▶ [YOUR INSTRUCTIONS] Return every line in the rows below that contains the string "this", matching case exactly.

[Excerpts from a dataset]
[Start of section]
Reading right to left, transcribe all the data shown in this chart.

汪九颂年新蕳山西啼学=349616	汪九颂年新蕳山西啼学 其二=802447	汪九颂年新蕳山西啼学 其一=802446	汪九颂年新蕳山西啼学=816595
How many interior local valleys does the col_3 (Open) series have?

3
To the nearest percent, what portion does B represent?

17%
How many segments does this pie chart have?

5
[End of section]
[Start of section]
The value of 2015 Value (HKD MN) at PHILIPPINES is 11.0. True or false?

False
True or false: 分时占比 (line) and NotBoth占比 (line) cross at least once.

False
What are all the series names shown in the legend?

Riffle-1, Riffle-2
[End of section]
▶ [OUTPUT]
Reading right to left, transcribe all the data shown in this chart.
How many segments does this pie chart have?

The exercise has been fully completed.